_TEXT SECTION_.
Friday, October 4, 2013

Is Lack of Socialization the Same as Shyness?

She said it!  In a recent phone conversation I had with our new dance instructor.  She said it.  The word that makes me cringe.

Suggesting that her children are not properly socialized is enough to get up the ire of any parent, but to a homeschooler, these are not words you want to hear.  But, she said it.

Oh, the teacher was not trying to be offensive.  In fact, she was trying to be nice in a round-about way.  But, she said it; and, I'm having trouble letting it go.

If you have followed my blog, or know me, at all then you know how hard it was for my girls to transition from a long-time dance instructor to a new studio.  We would never have switched, but the life-long instructor retired and moved onto a career as an administrator at her own daycare center.

She was a wonderful teacher, and I shed probably more tears than my girls when I discovered almost a decade of dance instruction, as we knew it, was coming to an end.

We managed, by the grace of God, to finally land at a studio we really like.  The instructor is also very nice.  But, she said it.

In the phone conversation, this new dance instructor was saying how happy she is that the girls are seeming more relaxed and happy around her.  She was complimenting them.  But, she said it.

_WHAT YOU ARE ASKED TO DO_.
Copy the blog post about socialization and shyness word for word.

_SUPPLIED DATA_.
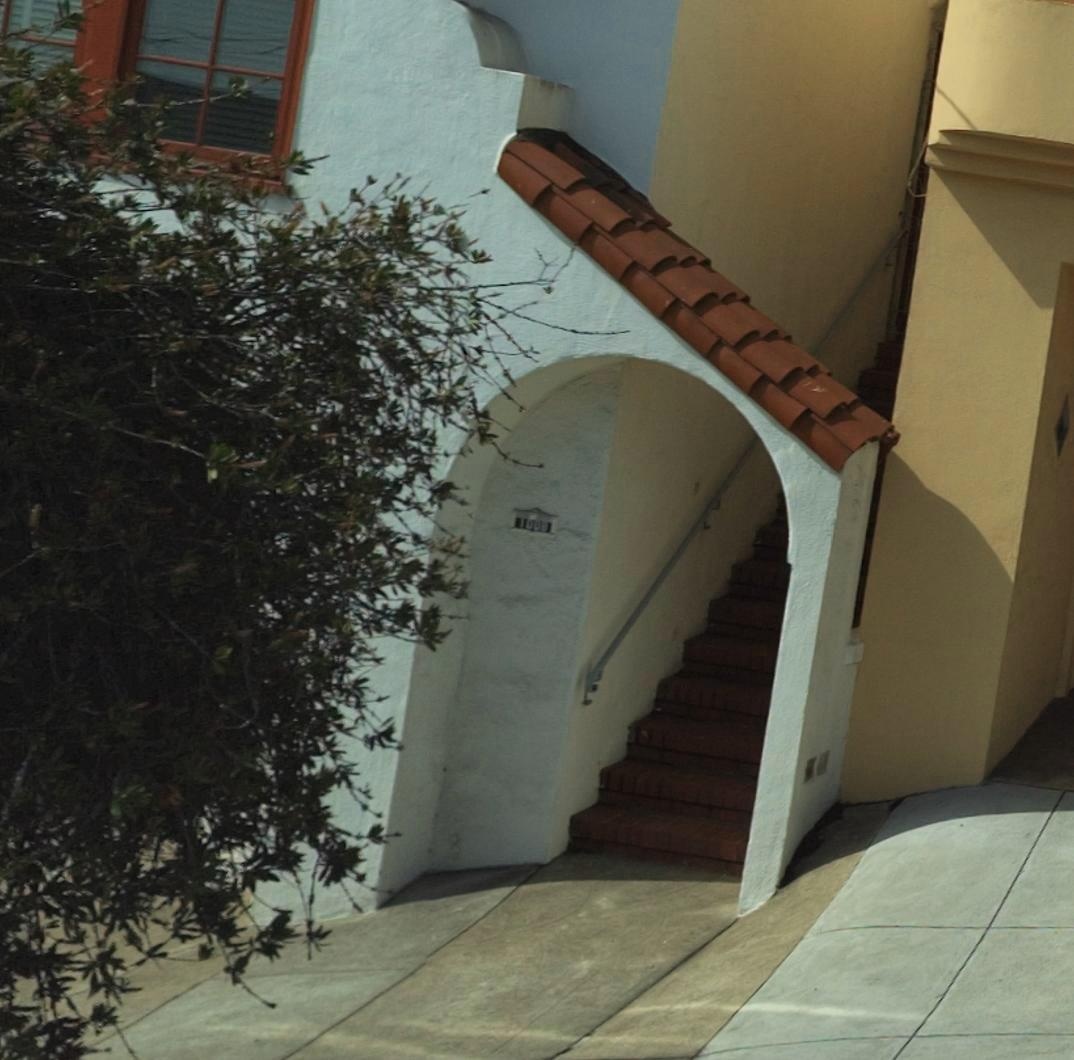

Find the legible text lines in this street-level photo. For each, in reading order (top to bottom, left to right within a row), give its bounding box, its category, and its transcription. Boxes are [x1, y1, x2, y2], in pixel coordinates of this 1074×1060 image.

[515, 516, 551, 533] StreetNumber: 100*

_EXPECTED ANSWER_.
Friday, October 4, 2013

Is Lack of Socialization the Same as Shyness?

She said it!  In a recent phone conversation I had with our new dance instructor.  She said it.  The word that makes me cringe.

Suggesting that her children are not properly socialized is enough to get up the ire of any parent, but to a homeschooler, these are not words you want to hear.  But, she said it.

Oh, the teacher was not trying to be offensive.  In fact, she was trying to be nice in a round-about way.  But, she said it; and, I'm having trouble letting it go.

If you have followed my blog, or know me, at all then you know how hard it was for my girls to transition from a long-time dance instructor to a new studio.  We would never have switched, but the life-long instructor retired and moved onto a career as an administrator at her own daycare center.

She was a wonderful teacher, and I shed probably more tears than my girls when I discovered almost a decade of dance instruction, as we knew it, was coming to an end.

We managed, by the grace of God, to finally land at a studio we really like.  The instructor is also very nice.  But, she said it.

In the phone conversation, this new dance instructor was saying how happy she is that the girls are seeming more relaxed and happy around her.  She was complimenting them.  But, she said it.